The direct hourly rate works out to Rs.2.0 per hour and the overhead rate is 100% of direct labor cost. The Appliances Plant works at capacity. The total direct labor in the Appliances Plant is Rs.25 crores and overheads amount to Rs.25 crores. If any time they have spare capacity, they do undertake job work which is charged to outside parties at actual cost of labor and overhead plus 50% as profit margin. About Rs.8 crores of the inventory carried by the Appliances Plant represents the work undertaken for the Toys Plant. The parts received from the Appliances Plant were further processed in the Toys Plant spending an amount of Rs.8 crores per year before they are finally sold for Rs.62 crores at a gross profit margin of about 35%. These parts in the past were purchased from an outside

firm M/s. MKK Engineering at material cost plus Rs.12 per labor hour inclusive of their margin. In view of the high cost involved, the Toy Plant asked the Appliances Plant to expand its facilities so as to take care of all the internal requirements. On the basis of the above data, Mr. Potey developed three approaches as outlined in Exhibit 1 and presented them at the meeting inviting questions involving clarifications of the concepts described therein. He listed the following as the potential areas of trouble shooting and was fully prepared to face the situation. Areas of Trouble Shooting 1. Under Approach A, is it not fair to include an element of profit also to the capital interest charge? 2. As the capital interest gets added to the cost at each plant the total cost finally charged to the receiving plant gets inflated with the result it may be difficult to sell the final product if the market is competitive. Is it not true? 3. Under Approach B how do you determine the opportunity cost if the product were such that it could not be obtained from any other source?

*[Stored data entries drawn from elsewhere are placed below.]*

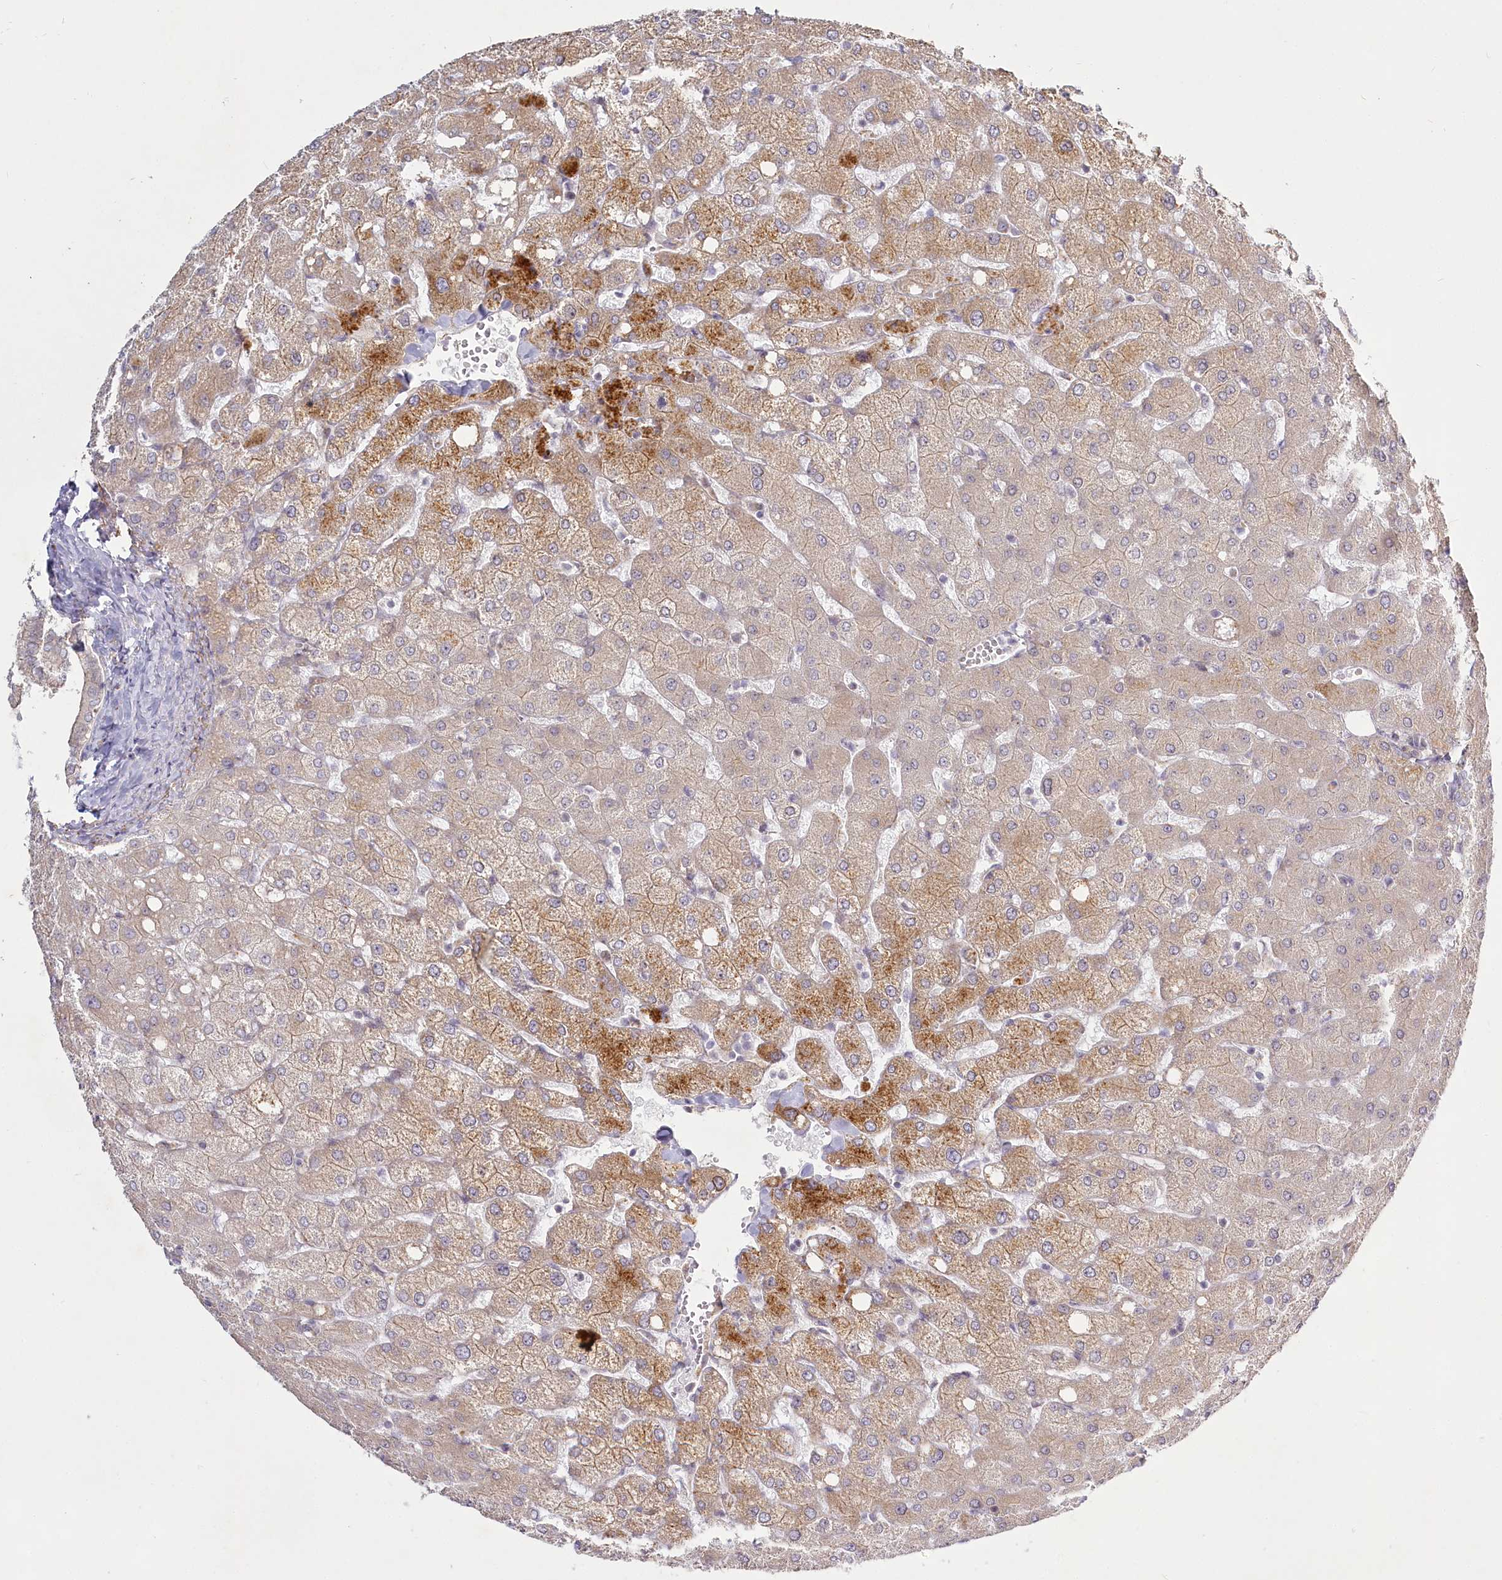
{"staining": {"intensity": "negative", "quantity": "none", "location": "none"}, "tissue": "liver", "cell_type": "Cholangiocytes", "image_type": "normal", "snomed": [{"axis": "morphology", "description": "Normal tissue, NOS"}, {"axis": "topography", "description": "Liver"}], "caption": "A photomicrograph of liver stained for a protein demonstrates no brown staining in cholangiocytes.", "gene": "SPINK13", "patient": {"sex": "female", "age": 54}}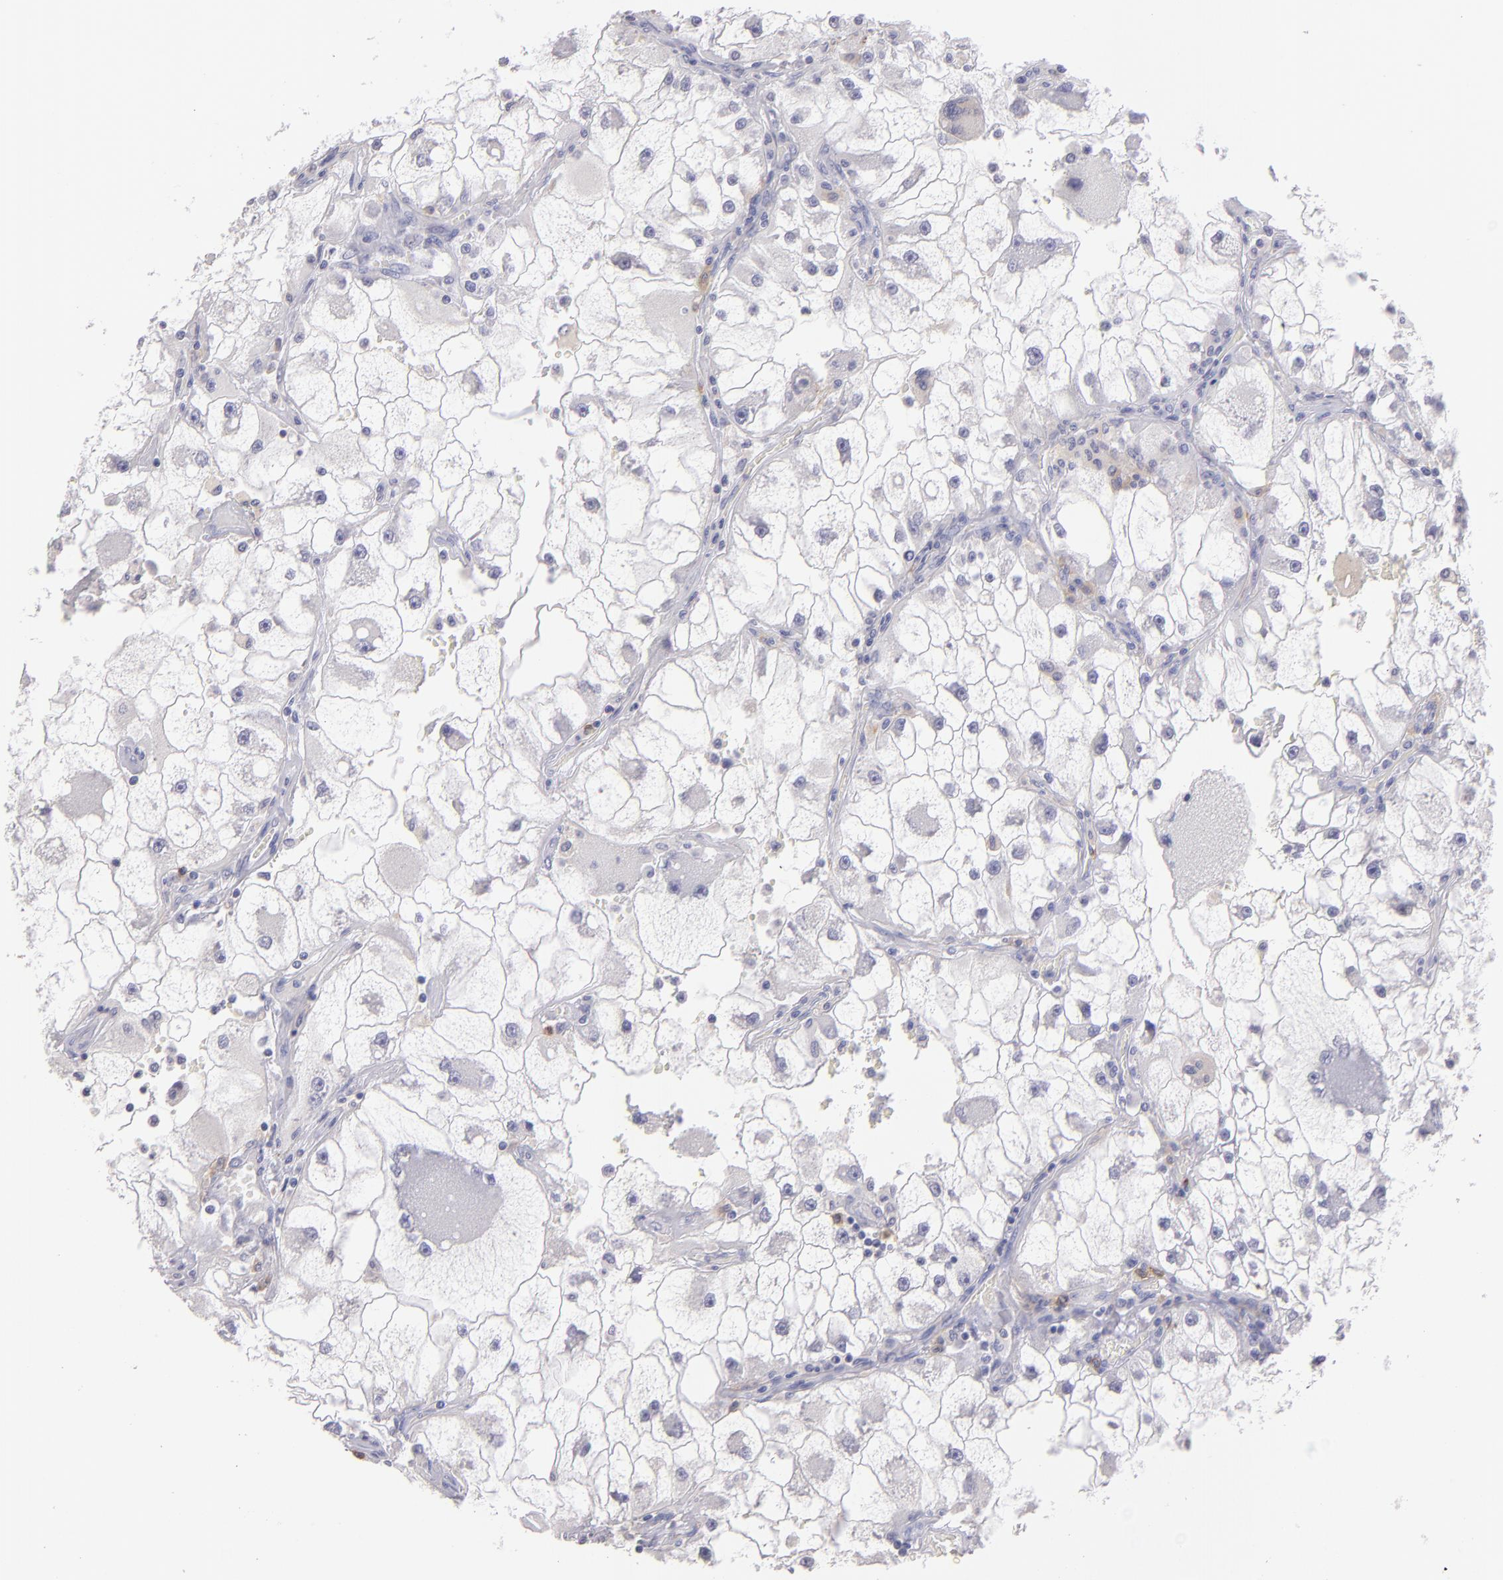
{"staining": {"intensity": "negative", "quantity": "none", "location": "none"}, "tissue": "renal cancer", "cell_type": "Tumor cells", "image_type": "cancer", "snomed": [{"axis": "morphology", "description": "Adenocarcinoma, NOS"}, {"axis": "topography", "description": "Kidney"}], "caption": "The histopathology image shows no significant expression in tumor cells of adenocarcinoma (renal).", "gene": "IL2RA", "patient": {"sex": "female", "age": 73}}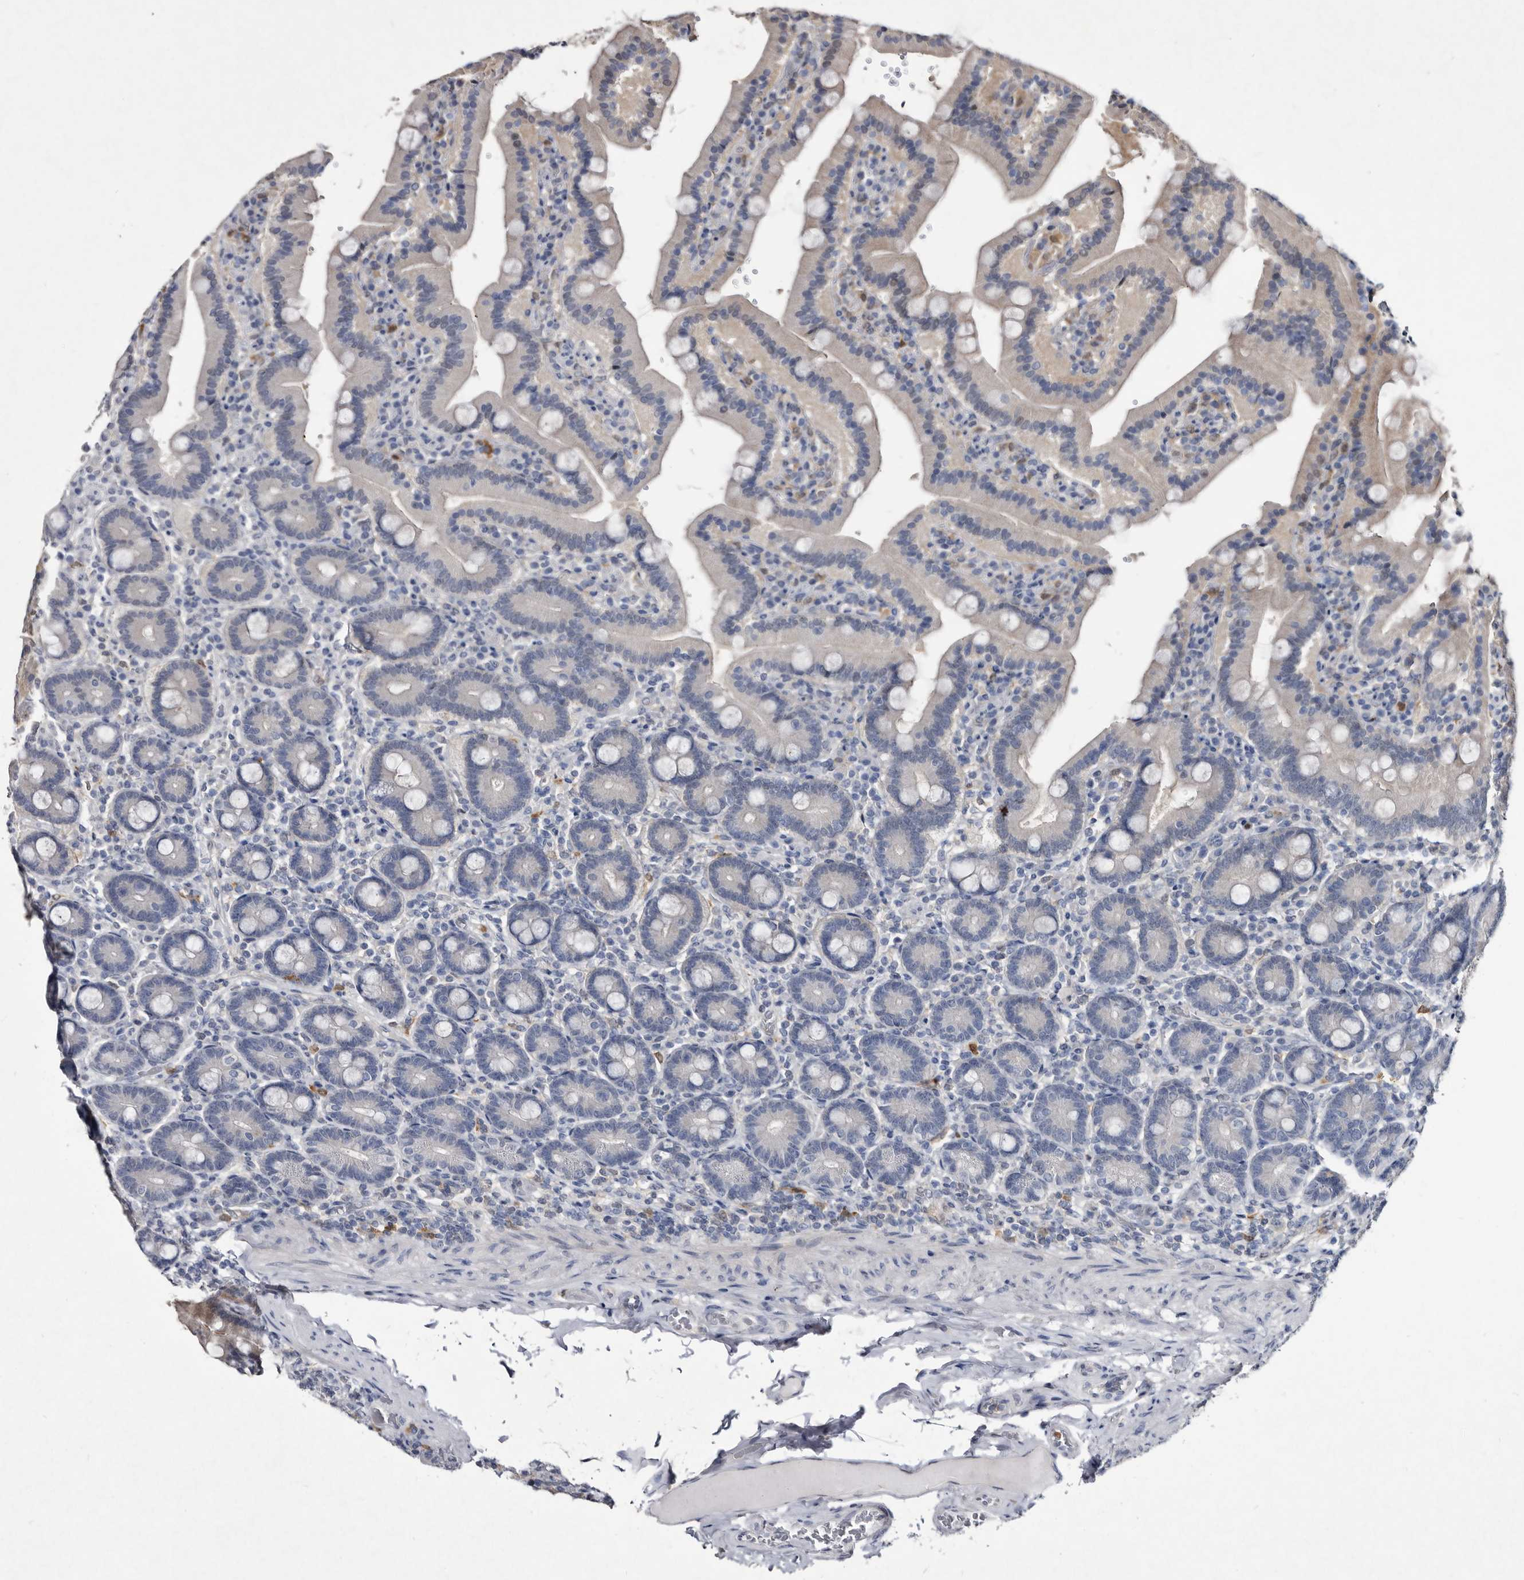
{"staining": {"intensity": "moderate", "quantity": "25%-75%", "location": "cytoplasmic/membranous,nuclear"}, "tissue": "duodenum", "cell_type": "Glandular cells", "image_type": "normal", "snomed": [{"axis": "morphology", "description": "Normal tissue, NOS"}, {"axis": "topography", "description": "Duodenum"}], "caption": "Duodenum stained with immunohistochemistry (IHC) demonstrates moderate cytoplasmic/membranous,nuclear positivity in about 25%-75% of glandular cells.", "gene": "SERPINB8", "patient": {"sex": "female", "age": 62}}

4. Once a commitment is made to buy from one plant internally, really speaking the plant which buys in-effect loses the opportunity of exploring alternative sources on cost considerations because the physical facilities once set up in the supplying division cannot be dismantled in another year. 5. In Approach C, the margin is allocated to the divisions in the proportion of standard costs. It is not clear whether the margin is also standard margin or actual margin ? 6. Where you cannot identify the margin on the parts supplied by one division what should be done? For example, the parts used in the fabrication of the finished products form a small part of the total cost of finished products and the margin is obtained on the sale of the finished products. 1. Where the goods supplied by one division to another are never sold to outside parties i.e., when goods are consumed internally as capital expenditure, what should be done? 8. Under Approach B, where a division has the opportunity of buying from outside at a very low price and yet it continues to buy from one of the divisions of the company at the opportunity cost price, the supplying division whose costs are greater than the low market price is bound to lose. Will it be fair to the supplying division and to the company?